Christchurch appears to have a more clear seasonality in the proportion of dry hours (Fig. 10c) that was simulated well by the hourly SPG, albeit with a small offset. The hourly SPG simulates well the lack of seasonality in Dunedin's proportion of dry hours, although also with a slight offset (Fig. 10d).

Figure 9Dry-day proportion (proportion of days in a given calendar week of the year with precipitation less than 1 mm d−1) against the week number of the year.


Figure 10Dry-hour proportion (proportion of hours in a given calendar week of the year with precipitation less than 0.1 mm h−1) against the week number of the year.


Table 7One-day precipitation extremes for 10- and 100-year return periods, calculated from the daily observations and a large ensemble from the daily SPG. The 90 % confidence bounds for the observation are shown in square brackets.

Download Print Version | Download XLSX

Table 8One-hour precipitation extremes for 10- and 100-year return periods, calculated from the hourly observations and an hourly ensemble from the daily SPG. The 90 % confidence bounds for the observation are shown in square brackets.

Download Print Version | Download XLSX

Table 9Precipitation statistics calculated from the daily observations and a large ensemble from the daily SPG. The 90 % confidence intervals are given for annual precipitation and wet proportion.

Download Print Version | Download XLSX

Table 10Precipitation statistics calculated from the hourly observations and a large ensemble from the hourly SPG. The 90 % confidence intervals are given for annual precipitation and wet proportion.

Download Print Version | Download XLSX

4.5 Statistical summary

We generated a large ensemble of daily and hourly SPG simulations, totalling over 13 000 years of precipitation data, for each location. To analyse the extremes for the SPG simulations, and given the large volume of data, we did not need to fit extreme value distributions but rather simply took annual block maximum and then calculated precipitation depths (mm d−1 and mm h−1) for 10-year and 100-year return periods directly from quantiles of the block maxima (see Tables 7 and 8). For the observations, however, with a single time series, it was necessary to fit generalized extreme value (GEV) distributions to the 1-year block maxima (Coles2001). The 90 % confidence intervals were calculated using a parametric bootstrap.

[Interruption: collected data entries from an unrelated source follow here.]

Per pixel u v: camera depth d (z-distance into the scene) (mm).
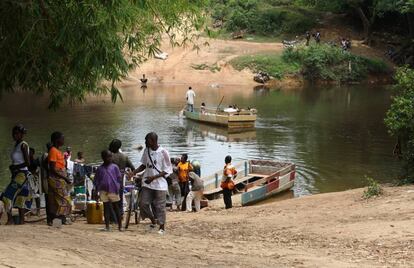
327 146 28547
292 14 70000
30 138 30000
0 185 20453
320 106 44344
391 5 60562
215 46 63969
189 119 37219
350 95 51969
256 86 58750
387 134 31797
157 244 10125
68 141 29250
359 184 21203
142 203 11578
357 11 67812
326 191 20406
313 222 12773
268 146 28734
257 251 9789
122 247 9383
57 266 6715
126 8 9688
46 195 11938
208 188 19594
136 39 10719
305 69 61188
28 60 10125
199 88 56656
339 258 9031
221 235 11898
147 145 11344
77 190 14727
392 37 68312
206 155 26578
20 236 9312
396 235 10445
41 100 46500
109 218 12148
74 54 10086
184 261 8484
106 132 32031
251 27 68875
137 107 42781
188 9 11367
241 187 20641
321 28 68688
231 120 33625
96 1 9438
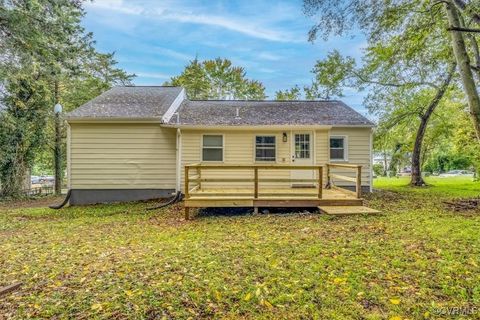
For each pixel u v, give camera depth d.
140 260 4.33
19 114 14.80
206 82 30.59
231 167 7.94
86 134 11.24
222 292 3.24
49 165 22.28
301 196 8.31
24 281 3.66
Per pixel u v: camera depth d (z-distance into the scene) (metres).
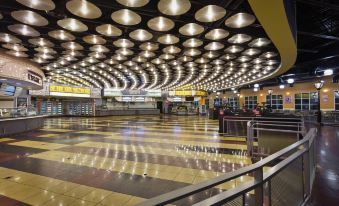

Overall, the daily SPG performs adequately in simulating the extremes. However, there is some overestimation of the extremes at Auckland and Tauranga. The hourly SPG accurately reproduces the extremes at all locations, except for Auckland, for which there is some overestimation. The middle and upper-bound estimates for the observations at Tauranga are very likely too high as a result of the exceptionally short hourly precipitation record available at this location (only 24 years of data). All the other locations have a sufficient volume of data to produce reasonable estimates.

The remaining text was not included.